YOUR OBJECTIVE: For the records that follow, return only the count of lines containing the string "Figure".

SUPPLIED RECORDS:
++++++
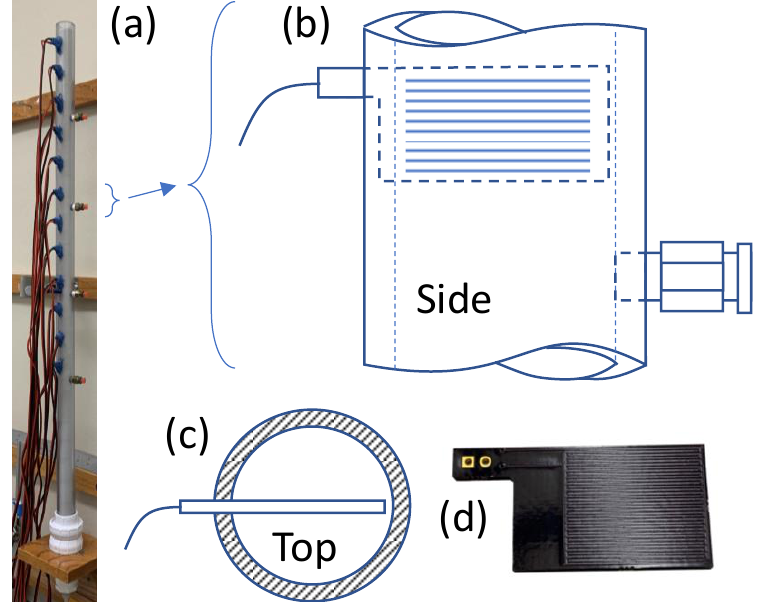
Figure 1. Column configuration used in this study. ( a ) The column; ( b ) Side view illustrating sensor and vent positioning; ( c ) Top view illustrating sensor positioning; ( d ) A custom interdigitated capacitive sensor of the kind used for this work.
++++++
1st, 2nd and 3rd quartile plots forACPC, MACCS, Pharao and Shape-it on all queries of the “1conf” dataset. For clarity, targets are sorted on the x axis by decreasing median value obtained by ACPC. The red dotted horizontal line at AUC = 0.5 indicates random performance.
++++++
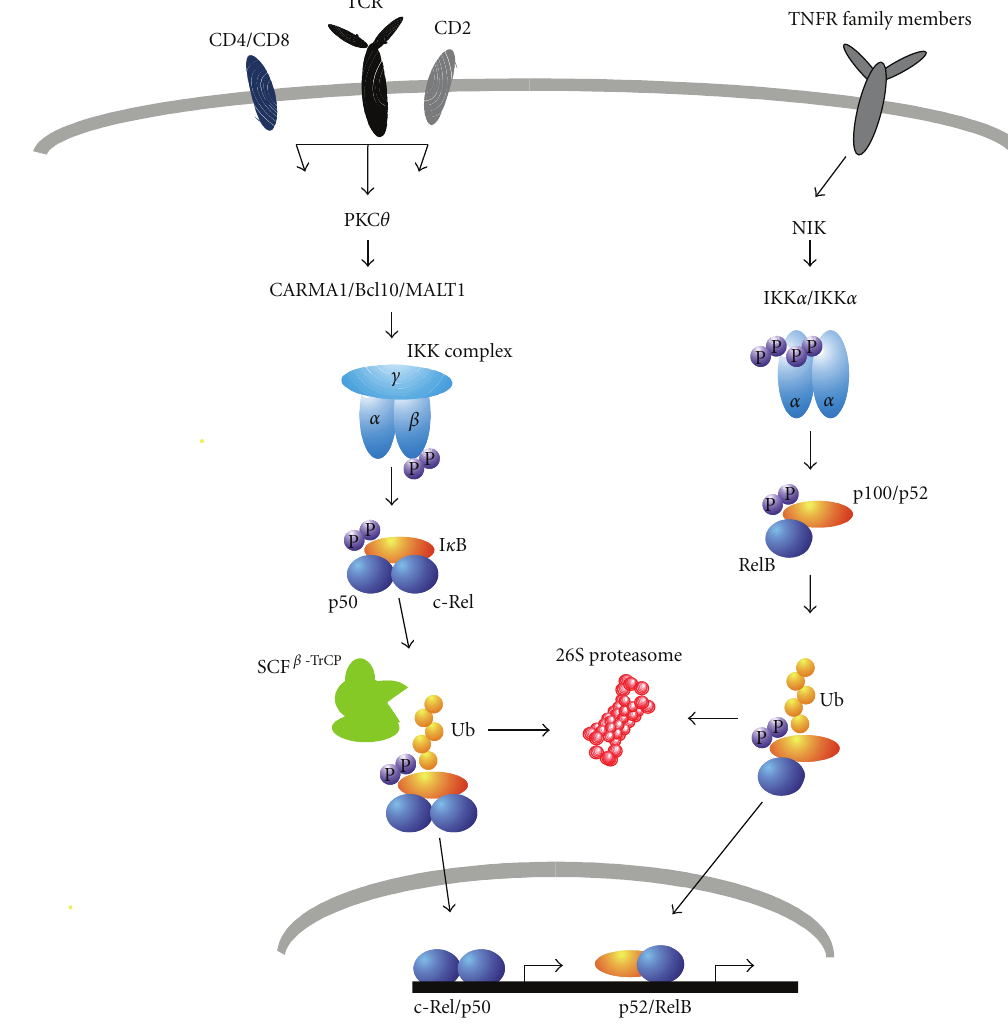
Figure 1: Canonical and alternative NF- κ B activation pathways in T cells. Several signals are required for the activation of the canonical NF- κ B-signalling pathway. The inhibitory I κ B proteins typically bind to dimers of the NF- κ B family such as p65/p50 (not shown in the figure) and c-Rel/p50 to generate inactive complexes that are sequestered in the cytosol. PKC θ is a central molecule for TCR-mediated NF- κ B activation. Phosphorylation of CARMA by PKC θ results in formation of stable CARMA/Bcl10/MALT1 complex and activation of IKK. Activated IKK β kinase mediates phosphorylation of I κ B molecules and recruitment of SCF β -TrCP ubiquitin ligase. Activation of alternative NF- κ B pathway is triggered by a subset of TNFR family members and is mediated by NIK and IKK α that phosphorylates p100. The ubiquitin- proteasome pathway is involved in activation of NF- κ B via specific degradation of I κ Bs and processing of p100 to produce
++++++
OUTPUT OF THE EXERCISE: 2